The only requirements are:

  • a pretrained V-JEPA 2 encoder (frozen),
  • a small dataset of robot interactions (videos + action labels),
  • and some clever inference using CEM.

That’s SSL with real-world impact, and I find that pretty exciting.

Limitations

This SSL approach doesn't generalize to all robotic arms (yet?). It still requires to collect videos and robot positions for the particular robot you want to control.

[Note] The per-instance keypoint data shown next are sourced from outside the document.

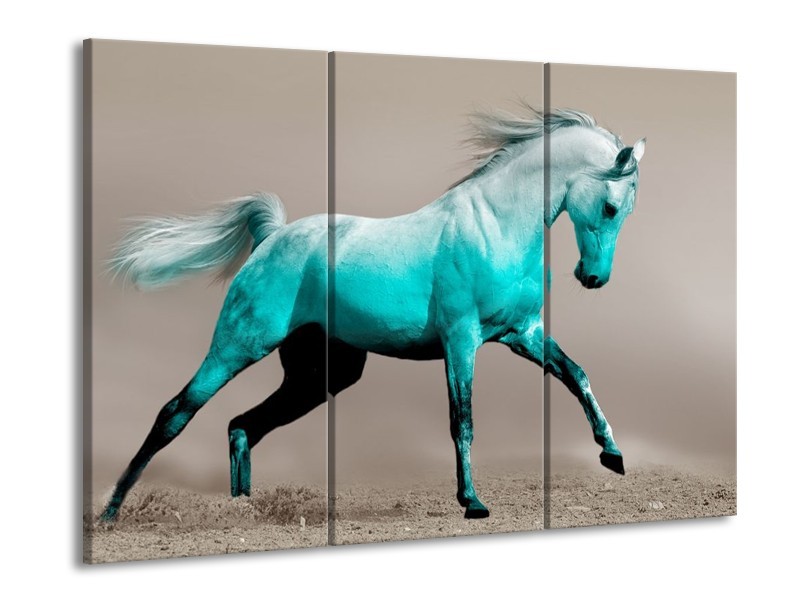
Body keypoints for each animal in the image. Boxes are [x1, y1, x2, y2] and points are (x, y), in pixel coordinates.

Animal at [100, 107, 645, 521]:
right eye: (612, 206)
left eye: (626, 210)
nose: (592, 277)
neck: (495, 227)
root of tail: (273, 236)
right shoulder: (461, 340)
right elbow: (463, 419)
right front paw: (472, 502)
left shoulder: (522, 334)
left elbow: (577, 375)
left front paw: (613, 455)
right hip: (239, 344)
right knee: (176, 412)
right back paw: (111, 511)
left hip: (320, 375)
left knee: (243, 424)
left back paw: (243, 510)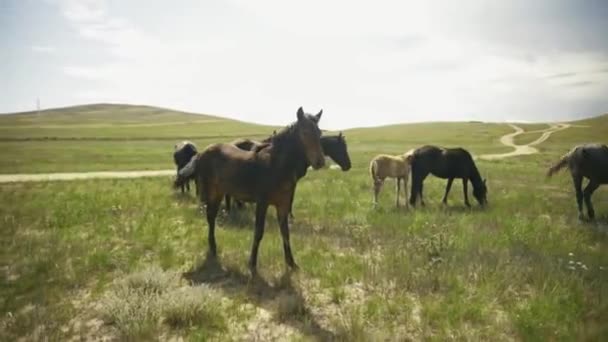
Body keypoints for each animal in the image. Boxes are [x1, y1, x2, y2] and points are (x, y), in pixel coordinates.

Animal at [173, 107, 326, 272]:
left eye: (319, 133)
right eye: (304, 132)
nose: (320, 162)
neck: (276, 165)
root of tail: (201, 153)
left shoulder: (283, 205)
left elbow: (285, 232)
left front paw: (291, 263)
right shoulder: (262, 203)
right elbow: (258, 232)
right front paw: (252, 263)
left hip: (219, 192)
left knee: (212, 216)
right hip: (212, 193)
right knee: (211, 217)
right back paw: (213, 249)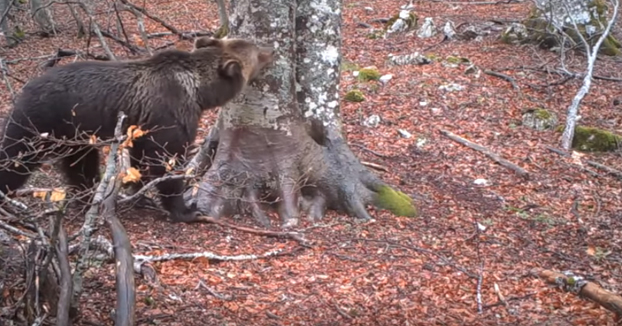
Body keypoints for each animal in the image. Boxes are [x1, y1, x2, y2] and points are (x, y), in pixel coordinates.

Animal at [0, 37, 276, 223]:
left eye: (253, 45)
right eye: (257, 53)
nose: (271, 50)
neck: (199, 92)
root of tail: (24, 88)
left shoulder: (141, 126)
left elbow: (140, 158)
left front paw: (139, 194)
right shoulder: (170, 113)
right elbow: (166, 160)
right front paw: (186, 209)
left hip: (76, 135)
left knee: (80, 165)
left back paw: (87, 198)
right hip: (40, 123)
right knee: (15, 158)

This is cheaper than building a fully annotated dataset, but that remains a big limitation.


Concluding remarks

JEPA is an interesting approach that brings a bit of fresh air in the brute-force Transformer/Next-Token-Prediction wave. On my side, I am especially curious to see how the JEPA architectures will evolve over time to embrace the whole position paper of Yann Lecun. In fact, the current architectures only address understanding and planning. What about the configurator? ... (once again, I warmly recommend to read the deep dives quoted above).

I hope you enjoyed reading this technical deep dive. If so, feel free to share it and connect 😊

References


  1. JEPA Paper: A Path Towards Autonomous Machine Intelligence. Version 0.9.2, 2022-06-27 

  2. I-JEPA Paper: Assran, M., Duval, Q., Misra, I., Bojanowski, P., Vincent, P., Rabbat, M., ... & Ballas, N. (2023). Self-supervised learning from images with a joint-embedding predictive architecture. In Proceedings of the IEEE/CVF Conference on Computer Vision and Pattern Recognition (pp. 15619-15629). 

  3. V-JEPA Paper: Bardes, A., Garrido, Q., Ponce, J., Chen, X., Rabbat, M., LeCun, Y., ... & Ballas, N. (2024). Revisiting feature prediction for learning visual representations from video. arXiv preprint arXiv:2404.08471. 

  4. V-JEPA 2 Paper: Assran, M., Bardes, A., Fan, D., Garrido, Q., Howes, R., Muckley, M., ... & Ballas, N. (2025). V-JEPA 2: Self-Supervised Video Models Enable Understanding, Prediction and Planning. arXiv preprint arXiv:2506.09985.